Could anyone blame her, then, for visiting his office a little more often than was necessary? For accepting, once in a while, a spoonful of the silvered betel nuts he kept in his top drawer? For listening when he told her how lonely he was, so far from home, just like herself? For allowing his fingers to close over hers when she handed him a form? In idle moments it was her habit to doodle on scraps of paper. One day she found herself writing, amid vines and floral flourishes,
Malathi Mangalam
. It was schoolgirlish. Dangerous. Symptomatic of an inner tectonic shift that disconcerted her. She tore the paper into tiny pieces and threw them away. Still, she couldn’t help but think the syllables had a fine ring, and sometimes at night, instead of visualizing her beloved beauty shop, she whispered them into her pillow.

Today, Mr. Mangalam had pulled her into his arms and kissed her.

Malathi had to admit that the action, though it surprised her, was not totally unexpected. Hadn’t he, just yesterday, placed in her palm a small golden cardboard box? She had opened it to find four white chocolates, each shaped like a shell and tucked into its own nest. Try one, he urged. When she shook her head bashfully, he took one out, ran it over her lips, and pushed it into her mouth. The crust had been crunchy, but the inside—it was the softest, sweetest
thing she’d ever tasted. Guilt and elation had filled her throat as she swallowed it.

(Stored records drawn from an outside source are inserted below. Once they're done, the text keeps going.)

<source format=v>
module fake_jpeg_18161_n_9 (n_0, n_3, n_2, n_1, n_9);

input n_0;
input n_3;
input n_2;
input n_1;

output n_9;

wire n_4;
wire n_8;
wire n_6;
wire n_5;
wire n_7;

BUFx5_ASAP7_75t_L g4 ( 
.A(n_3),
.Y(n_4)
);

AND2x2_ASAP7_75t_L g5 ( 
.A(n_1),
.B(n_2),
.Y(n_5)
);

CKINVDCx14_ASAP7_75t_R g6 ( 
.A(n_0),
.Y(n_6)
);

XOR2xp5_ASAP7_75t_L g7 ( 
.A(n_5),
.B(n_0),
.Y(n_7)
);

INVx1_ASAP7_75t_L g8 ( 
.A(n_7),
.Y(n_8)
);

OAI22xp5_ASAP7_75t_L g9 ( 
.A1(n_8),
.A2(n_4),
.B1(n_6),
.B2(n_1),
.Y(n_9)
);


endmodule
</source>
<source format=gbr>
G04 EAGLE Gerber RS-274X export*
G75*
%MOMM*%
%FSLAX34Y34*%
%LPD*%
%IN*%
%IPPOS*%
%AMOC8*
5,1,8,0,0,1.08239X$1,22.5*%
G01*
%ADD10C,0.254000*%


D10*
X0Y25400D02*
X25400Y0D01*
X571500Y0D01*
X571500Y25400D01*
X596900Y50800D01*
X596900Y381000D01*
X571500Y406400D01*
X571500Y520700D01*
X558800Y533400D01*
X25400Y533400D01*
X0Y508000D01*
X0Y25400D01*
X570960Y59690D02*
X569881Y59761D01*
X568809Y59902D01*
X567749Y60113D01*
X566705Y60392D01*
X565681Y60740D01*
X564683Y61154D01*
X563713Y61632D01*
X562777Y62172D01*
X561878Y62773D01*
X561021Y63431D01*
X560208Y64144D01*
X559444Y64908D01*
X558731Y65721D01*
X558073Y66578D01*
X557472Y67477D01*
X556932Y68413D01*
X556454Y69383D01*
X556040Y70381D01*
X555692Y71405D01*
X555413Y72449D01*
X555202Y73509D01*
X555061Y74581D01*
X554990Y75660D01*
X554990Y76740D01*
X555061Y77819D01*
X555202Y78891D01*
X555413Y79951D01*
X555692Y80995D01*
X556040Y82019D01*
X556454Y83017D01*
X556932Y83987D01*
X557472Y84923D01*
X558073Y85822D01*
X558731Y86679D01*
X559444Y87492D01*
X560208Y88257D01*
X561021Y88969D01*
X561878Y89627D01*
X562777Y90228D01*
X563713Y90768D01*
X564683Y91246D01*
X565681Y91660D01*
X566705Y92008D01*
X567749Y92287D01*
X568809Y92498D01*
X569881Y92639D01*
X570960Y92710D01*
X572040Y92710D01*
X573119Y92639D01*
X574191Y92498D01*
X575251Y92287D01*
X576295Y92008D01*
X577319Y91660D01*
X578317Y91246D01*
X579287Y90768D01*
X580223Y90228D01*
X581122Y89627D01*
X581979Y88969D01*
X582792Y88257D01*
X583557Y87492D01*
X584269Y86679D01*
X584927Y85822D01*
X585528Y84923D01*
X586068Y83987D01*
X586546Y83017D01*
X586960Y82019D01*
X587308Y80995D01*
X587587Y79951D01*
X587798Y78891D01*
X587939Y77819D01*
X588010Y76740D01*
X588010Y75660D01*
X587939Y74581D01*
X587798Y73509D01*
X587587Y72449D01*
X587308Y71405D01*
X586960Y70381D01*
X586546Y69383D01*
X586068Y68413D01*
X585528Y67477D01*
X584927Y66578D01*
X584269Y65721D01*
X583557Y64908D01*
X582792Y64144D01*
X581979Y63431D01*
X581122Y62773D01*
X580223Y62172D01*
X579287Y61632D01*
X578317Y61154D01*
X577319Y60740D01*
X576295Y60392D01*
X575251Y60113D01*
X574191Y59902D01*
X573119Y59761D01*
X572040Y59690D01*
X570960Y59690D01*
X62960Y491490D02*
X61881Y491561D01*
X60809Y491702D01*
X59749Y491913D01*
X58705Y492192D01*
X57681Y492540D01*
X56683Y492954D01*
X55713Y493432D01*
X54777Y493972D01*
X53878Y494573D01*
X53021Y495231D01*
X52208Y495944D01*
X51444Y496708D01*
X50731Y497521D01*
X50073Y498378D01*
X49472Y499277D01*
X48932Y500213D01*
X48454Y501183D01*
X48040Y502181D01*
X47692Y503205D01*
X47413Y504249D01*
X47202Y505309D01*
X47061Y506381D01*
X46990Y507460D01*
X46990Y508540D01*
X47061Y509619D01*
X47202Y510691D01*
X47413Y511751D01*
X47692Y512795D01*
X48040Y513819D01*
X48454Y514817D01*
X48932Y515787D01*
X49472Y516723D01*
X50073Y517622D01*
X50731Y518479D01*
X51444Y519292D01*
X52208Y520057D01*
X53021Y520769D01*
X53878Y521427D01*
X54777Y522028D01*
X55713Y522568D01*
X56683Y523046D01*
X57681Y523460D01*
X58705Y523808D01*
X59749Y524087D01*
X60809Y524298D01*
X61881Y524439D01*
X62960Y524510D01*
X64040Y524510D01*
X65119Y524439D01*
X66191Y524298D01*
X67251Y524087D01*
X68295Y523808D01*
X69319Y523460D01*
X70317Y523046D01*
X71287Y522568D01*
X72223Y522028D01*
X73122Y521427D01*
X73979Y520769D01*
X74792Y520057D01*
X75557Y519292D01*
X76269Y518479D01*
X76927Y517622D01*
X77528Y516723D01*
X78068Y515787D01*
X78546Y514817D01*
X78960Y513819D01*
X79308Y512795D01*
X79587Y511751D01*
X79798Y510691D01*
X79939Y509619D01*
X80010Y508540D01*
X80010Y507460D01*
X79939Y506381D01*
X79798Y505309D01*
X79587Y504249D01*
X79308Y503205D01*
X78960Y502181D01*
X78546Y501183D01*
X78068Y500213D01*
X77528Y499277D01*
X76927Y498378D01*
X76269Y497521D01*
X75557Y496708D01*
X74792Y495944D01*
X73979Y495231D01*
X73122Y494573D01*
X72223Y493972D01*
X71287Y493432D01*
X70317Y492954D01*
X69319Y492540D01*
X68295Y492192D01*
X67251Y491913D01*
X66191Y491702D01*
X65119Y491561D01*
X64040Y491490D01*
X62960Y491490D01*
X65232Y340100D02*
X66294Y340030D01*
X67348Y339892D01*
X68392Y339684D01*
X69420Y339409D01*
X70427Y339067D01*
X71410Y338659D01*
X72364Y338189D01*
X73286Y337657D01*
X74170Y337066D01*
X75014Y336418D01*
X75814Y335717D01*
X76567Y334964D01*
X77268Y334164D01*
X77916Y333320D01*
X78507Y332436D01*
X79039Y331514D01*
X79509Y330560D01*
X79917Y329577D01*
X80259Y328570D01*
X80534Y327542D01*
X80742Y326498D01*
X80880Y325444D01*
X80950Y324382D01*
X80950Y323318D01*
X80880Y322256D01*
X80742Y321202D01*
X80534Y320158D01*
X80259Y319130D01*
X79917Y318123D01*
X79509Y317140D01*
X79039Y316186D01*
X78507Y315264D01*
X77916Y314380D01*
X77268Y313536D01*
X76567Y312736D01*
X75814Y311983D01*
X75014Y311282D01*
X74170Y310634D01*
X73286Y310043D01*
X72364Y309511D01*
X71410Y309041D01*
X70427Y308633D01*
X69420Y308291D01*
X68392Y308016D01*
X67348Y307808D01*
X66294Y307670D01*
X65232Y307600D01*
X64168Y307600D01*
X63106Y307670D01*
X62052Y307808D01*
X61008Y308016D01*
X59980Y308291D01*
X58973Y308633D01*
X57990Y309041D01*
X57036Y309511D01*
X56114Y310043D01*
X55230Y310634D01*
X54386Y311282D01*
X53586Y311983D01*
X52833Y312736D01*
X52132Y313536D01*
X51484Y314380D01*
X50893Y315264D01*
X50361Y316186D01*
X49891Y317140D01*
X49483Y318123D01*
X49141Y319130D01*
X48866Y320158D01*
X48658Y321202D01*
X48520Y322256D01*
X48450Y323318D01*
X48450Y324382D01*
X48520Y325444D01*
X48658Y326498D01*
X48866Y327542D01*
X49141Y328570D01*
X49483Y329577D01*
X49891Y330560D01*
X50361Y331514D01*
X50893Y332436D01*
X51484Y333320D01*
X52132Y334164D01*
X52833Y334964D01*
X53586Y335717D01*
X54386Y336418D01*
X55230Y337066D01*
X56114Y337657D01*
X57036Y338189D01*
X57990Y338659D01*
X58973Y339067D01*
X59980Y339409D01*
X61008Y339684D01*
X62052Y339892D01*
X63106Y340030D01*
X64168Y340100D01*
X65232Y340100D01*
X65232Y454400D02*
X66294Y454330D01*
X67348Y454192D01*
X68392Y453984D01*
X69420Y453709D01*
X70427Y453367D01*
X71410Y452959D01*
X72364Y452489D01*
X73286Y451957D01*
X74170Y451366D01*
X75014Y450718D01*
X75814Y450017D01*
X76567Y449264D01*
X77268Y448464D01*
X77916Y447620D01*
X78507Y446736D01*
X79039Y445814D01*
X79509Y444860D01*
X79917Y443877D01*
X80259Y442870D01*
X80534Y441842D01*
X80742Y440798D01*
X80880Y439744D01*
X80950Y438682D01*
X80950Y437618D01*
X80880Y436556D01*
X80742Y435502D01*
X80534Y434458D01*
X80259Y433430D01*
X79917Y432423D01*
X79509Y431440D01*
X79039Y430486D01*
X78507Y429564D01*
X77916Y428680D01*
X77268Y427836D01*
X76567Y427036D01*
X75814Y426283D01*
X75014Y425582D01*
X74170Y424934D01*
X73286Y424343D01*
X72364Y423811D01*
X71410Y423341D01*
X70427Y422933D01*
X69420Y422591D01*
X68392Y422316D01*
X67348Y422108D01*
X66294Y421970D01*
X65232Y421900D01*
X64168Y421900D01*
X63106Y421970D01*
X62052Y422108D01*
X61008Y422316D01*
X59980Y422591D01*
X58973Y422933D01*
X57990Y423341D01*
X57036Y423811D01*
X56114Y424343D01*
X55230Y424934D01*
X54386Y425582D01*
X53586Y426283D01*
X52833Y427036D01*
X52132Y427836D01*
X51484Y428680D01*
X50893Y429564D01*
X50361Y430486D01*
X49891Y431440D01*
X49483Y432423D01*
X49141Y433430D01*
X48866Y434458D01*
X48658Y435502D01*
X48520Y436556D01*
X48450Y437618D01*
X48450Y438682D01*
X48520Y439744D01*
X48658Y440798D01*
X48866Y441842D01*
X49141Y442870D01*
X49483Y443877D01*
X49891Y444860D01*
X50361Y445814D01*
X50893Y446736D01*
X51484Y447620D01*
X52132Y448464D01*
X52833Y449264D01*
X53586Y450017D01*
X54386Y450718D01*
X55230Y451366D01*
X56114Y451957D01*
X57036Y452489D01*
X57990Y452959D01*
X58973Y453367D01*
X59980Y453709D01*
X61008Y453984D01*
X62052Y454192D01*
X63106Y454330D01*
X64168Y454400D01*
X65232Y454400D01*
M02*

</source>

That same guilty elation had made her scalp tingle as he pressed his lips against her mouth. If he had groped or grabbed, she would have pushed him away. But he was gentle; he murmured respectfully as he nuzzled her ear. (Oh, how deliciously his mustache tickled her cheek!) Though Malathi had never been kissed before, thanks to the romantic movies she’d grown up on, she knew what to do. She lowered shy eyes and leaned into his chest, letting her lips brush his jaw even as a worrisome thought pricked her: by dallying with a married man, she was piling up bad karma. When he drew in his breath with a little shudder, a strange power surged through her. But then her glance fell on Mrs. Mangalam’s photo, which sat next to a small sandalwood statue of Lord Ganapathi. For the first time she noticed that Mrs. Mangalam’s shoulder-length hair was exquisitely styled—obviously from a tiptop-quality beauty salon. She displayed on her right hand (which was artfully positioned under her chin) three beautiful diamond rings. Had the man whose face was currently buried in Malathi’s throat given them to her? Mrs. Mangalam smiled sanguinely at Malathi—sanguinely, and with some pity. The smile indicated two things: first, that she was the kind of woman Malathi could never hope to become; and second, that no matter what follies her husband was indulging in right now, ultimately he would return to her.

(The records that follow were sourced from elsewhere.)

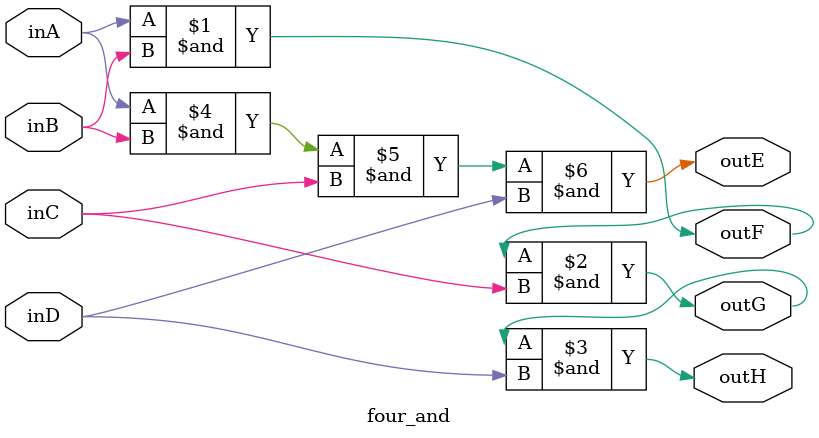
<source format=v>
`timescale 1ns / 1ps

module four_and(inA, inB, inC, inD, outE, outF, outG, outH);

input inA, inB, inC, inD;
output outE, outF, outG, outH;

assign outF = inA & inB;
assign outG = outF & inC;
assign outH = outG & inD;
assign outE = inA & inB & inC & inD;

endmodule
</source>
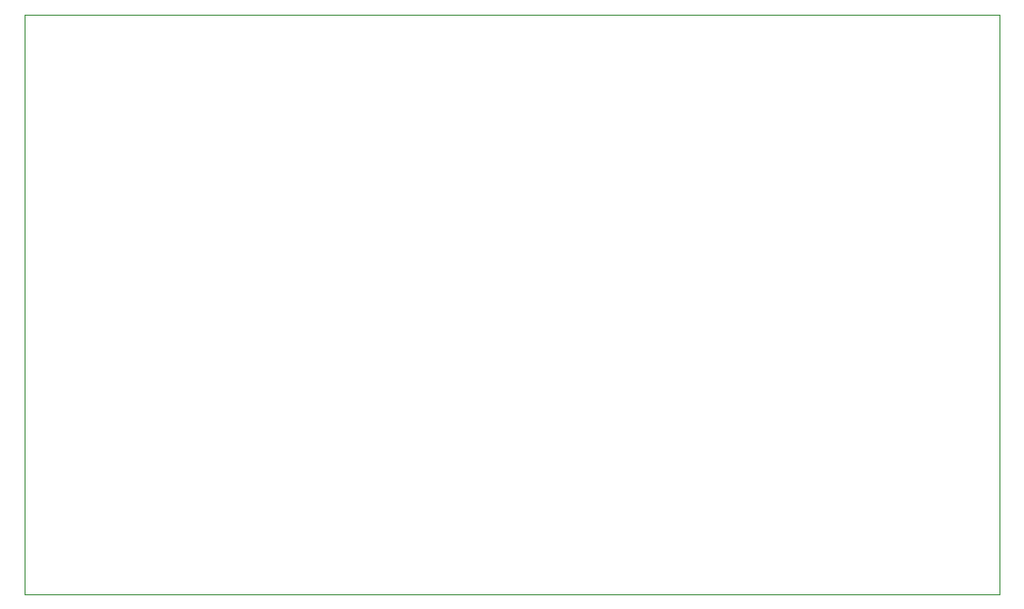
<source format=gbr>
%TF.GenerationSoftware,KiCad,Pcbnew,(7.0.0)*%
%TF.CreationDate,2023-03-22T21:09:57+09:00*%
%TF.ProjectId,NixieTubePowerSupply,4e697869-6554-4756-9265-506f77657253,rev?*%
%TF.SameCoordinates,Original*%
%TF.FileFunction,Profile,NP*%
%FSLAX46Y46*%
G04 Gerber Fmt 4.6, Leading zero omitted, Abs format (unit mm)*
G04 Created by KiCad (PCBNEW (7.0.0)) date 2023-03-22 21:09:57*
%MOMM*%
%LPD*%
G01*
G04 APERTURE LIST*
%TA.AperFunction,Profile*%
%ADD10C,0.100000*%
%TD*%
G04 APERTURE END LIST*
D10*
X0Y0D02*
X84000000Y0D01*
X84000000Y0D02*
X84000000Y-50000000D01*
X84000000Y-50000000D02*
X0Y-50000000D01*
X0Y-50000000D02*
X0Y0D01*
M02*

</source>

That smile had made Malathi untangle herself from Mr. Mangalam. When he bowed over her hand to plant a kiss on the inside of her wrist, she had snatched her hand back. Ignoring his queries as to what was wrong, she had fixed her sari and her expression and hurried out of the office.

Before she had taken ten steps, the wheel of karma began rolling, and retribution struck in the form of the earthquake.

 

IN THE SPARSE GLOW OF THE MINI-FLASHLIGHT, MALATHI SAW
the black man holding someone by the elbow, pulling her to the center of the room. It was the Indian girl—though could one really call her Indian, brought up as she had clearly been in decadent Western ways? From the first, Malathi had disliked her because of her hip-hugging jeans, the thick college book she carried, as if to advertise her intelligence, and her American impatience. But now when the man grasped her arm and the girl gave a yelp of pain, Malathi couldn’t stop herself from sending out an answering cry. She regretted it immediately, because the man let go of the girl and started walking toward her. She ducked under the counter, though without much hope. The glass that normally sequestered her from the people who came into the visa office had shattered in the quake. It would be easy for him to lean over and grab her.